Commissioners endeavored the past few years to move the budget process along, but the tardy filing of documents by some of the county's smaller municipalities or other taxing entities delayed the mailing of statements. There were years when the statements were mailed so late in the year that payment deadlines were extended into February, which presented cash flow problems for commissioners. 

Treasurer Robyn Boswell told commissioners on Monday she wants "the taxes to go out according to statutes this year." She said there was no reason for them not to go out on time in 2019 except for delays presented by the budget maker retained by commissioners. 

"I want my taxes to go out according to statute, and nothing else will be acceptable," said Boswell, who was elected in 2018 and took office July 1, 2019. "I think there weren't deadlines in the past … and it was so relaxed that they got used to that, so we need to come up with a solution."

Assessor Ron Dean, who was elected to his post in 2018, said every county officer has a responsibility to get "things done in a timely fashion." He said it is particularly important that standard is met and maintained during the annual budgeting process. 

"We need to ... make the statement that Muskogee County is committed to delivering to the Board of Equalization our budget prior to Oct. 1 every single year so it can be returned after the 15-day period — no later than Oct. 15," Dean said. "That will allow me and Robyn to do what we have to do to send the tax bills out no later than Nov. 1," the mailing deadline set by state law. 

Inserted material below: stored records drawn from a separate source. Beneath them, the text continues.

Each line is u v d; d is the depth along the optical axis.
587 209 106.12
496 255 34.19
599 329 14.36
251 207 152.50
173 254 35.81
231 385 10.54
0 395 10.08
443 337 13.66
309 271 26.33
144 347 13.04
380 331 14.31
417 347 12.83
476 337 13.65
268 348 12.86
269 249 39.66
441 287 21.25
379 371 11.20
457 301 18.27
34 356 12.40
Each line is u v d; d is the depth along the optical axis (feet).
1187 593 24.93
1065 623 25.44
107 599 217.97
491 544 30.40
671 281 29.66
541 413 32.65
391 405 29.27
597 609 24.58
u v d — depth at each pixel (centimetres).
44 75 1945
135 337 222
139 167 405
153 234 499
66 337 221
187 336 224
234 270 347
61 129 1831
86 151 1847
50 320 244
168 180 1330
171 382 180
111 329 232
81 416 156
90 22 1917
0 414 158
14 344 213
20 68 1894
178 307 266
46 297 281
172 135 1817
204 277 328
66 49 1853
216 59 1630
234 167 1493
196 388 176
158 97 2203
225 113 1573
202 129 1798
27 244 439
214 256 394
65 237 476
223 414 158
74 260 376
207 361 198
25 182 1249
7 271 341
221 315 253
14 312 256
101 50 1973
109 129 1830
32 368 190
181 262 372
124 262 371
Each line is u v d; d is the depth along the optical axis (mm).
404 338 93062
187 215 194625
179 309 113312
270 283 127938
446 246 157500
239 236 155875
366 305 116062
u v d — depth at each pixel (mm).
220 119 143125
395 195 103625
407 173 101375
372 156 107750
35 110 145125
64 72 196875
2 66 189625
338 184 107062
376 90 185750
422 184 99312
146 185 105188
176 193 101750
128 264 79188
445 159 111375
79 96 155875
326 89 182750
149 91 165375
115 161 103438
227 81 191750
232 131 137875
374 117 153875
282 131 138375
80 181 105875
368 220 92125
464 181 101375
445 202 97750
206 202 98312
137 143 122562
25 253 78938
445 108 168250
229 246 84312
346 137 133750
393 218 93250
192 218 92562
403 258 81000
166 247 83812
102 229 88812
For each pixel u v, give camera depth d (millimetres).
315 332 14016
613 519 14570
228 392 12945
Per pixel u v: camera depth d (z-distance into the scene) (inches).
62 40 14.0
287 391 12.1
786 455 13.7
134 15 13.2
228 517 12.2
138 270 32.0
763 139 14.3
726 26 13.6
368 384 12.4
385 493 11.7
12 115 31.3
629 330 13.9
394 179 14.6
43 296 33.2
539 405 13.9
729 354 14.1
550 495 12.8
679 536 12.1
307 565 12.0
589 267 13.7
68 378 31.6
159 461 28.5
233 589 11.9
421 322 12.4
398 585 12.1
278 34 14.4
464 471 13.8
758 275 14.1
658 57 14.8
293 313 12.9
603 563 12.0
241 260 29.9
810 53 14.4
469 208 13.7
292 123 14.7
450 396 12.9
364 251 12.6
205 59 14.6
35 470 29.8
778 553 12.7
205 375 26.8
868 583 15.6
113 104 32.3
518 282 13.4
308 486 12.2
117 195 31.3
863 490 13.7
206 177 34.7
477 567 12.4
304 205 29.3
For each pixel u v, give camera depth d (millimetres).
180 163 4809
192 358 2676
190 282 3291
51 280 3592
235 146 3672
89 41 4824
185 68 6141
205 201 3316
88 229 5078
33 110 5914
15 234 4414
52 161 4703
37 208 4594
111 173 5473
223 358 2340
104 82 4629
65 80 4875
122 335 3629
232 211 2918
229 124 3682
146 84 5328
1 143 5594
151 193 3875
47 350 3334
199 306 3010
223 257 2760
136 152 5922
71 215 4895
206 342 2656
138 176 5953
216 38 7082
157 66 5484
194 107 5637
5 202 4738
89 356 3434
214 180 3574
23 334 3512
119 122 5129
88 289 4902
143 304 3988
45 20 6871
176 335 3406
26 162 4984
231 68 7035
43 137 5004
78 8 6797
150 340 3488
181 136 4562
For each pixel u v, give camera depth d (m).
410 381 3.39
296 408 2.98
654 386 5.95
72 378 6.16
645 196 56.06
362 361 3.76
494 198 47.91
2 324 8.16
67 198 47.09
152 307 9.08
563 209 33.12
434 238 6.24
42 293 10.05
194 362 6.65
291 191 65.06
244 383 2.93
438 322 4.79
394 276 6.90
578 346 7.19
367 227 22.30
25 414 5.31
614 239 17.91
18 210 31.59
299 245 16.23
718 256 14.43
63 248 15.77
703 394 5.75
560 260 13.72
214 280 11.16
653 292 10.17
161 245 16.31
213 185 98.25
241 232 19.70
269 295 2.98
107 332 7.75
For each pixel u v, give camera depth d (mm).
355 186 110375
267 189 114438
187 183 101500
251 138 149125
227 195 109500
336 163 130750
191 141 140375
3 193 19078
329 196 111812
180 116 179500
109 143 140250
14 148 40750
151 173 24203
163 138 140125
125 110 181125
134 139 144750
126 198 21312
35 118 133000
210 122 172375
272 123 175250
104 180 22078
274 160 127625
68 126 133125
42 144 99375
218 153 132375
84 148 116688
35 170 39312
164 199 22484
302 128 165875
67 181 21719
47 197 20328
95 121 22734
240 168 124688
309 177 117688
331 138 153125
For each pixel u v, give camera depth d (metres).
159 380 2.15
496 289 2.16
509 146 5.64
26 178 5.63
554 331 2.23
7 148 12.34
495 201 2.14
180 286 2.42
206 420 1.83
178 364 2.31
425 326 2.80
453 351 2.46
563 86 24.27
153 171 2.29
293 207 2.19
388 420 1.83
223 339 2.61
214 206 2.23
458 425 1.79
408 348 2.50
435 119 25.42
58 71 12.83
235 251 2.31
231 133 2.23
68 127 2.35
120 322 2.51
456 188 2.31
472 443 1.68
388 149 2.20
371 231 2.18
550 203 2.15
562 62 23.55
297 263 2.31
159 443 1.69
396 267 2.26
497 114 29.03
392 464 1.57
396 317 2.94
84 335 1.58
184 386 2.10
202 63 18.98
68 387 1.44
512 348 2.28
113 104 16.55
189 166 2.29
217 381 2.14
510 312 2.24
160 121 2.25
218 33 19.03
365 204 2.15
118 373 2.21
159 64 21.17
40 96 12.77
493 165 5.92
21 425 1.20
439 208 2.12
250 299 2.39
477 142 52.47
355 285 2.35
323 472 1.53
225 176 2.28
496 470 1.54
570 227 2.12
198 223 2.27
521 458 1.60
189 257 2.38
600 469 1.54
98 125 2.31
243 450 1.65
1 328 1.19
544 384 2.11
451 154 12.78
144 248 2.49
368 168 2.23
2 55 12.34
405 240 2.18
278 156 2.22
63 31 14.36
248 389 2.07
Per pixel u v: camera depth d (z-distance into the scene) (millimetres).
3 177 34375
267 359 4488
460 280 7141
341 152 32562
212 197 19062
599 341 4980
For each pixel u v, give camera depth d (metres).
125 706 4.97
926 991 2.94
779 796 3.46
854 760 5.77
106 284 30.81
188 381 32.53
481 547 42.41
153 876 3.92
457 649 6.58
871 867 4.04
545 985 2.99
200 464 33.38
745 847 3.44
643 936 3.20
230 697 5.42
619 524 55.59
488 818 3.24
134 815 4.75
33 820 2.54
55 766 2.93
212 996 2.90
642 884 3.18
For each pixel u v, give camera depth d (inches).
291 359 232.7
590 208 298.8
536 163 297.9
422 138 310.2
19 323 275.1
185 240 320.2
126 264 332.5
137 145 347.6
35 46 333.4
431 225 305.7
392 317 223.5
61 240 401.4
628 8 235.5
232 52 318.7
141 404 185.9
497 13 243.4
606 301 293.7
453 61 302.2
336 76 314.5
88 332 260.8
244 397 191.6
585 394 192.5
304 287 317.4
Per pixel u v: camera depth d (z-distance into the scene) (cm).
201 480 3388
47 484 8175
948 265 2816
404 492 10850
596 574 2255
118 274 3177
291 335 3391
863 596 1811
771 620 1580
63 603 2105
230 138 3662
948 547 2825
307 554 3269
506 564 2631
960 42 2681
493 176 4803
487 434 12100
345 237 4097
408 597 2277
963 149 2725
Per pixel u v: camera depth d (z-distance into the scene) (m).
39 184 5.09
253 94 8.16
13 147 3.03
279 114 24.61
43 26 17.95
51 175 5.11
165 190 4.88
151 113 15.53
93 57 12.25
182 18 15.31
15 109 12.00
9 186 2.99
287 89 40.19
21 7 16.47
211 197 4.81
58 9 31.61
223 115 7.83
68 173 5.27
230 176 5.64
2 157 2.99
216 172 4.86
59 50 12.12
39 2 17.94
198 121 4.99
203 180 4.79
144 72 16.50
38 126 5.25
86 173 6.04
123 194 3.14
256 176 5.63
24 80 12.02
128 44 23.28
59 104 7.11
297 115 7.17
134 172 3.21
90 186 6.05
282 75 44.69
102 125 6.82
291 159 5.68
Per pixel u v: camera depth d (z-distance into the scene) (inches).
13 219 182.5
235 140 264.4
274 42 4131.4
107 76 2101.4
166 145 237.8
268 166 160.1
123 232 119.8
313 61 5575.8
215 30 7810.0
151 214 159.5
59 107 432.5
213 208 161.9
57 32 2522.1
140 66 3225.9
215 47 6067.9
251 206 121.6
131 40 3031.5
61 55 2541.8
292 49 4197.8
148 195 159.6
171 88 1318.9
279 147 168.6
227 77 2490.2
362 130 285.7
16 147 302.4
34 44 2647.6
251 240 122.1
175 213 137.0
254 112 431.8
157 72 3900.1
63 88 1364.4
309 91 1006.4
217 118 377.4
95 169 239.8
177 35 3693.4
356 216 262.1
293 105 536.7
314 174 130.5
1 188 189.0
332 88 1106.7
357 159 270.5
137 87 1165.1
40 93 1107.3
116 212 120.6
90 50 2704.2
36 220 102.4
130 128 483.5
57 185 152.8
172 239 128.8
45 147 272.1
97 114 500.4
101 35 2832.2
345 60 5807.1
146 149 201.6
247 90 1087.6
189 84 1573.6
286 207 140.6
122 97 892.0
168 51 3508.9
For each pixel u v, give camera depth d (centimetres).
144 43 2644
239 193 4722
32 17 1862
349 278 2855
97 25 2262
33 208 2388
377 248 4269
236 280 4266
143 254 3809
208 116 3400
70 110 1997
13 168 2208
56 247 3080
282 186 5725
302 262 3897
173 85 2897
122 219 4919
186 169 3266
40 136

District 3 Commissioner Kenny Payne recalled years when officials said they did everything possible to mail ad valorem tax statements to property owners in a timely manner but were stymied by noncompliance of other taxing entities. Before ad valorem tax statements can be prepared, school districts and municipalities must file estimates of need and sinking fund information, which is needed to calculate taxes owed. 

Boswell said she is "willing to help them get those budgets filled in and let them know what are expectations are." Payne said in the past the tardy filings were tied not necessarily to an inability to file the documents, but to a lack of will. 

"Some of those statutes have changed in the last couple of years — from our standpoint we were handcuffed as far as entities outside … this building," Payne said, expressing his belief the firm that helped prepare the budget for fiscal year. "But again, I like your idea of firm deadlines."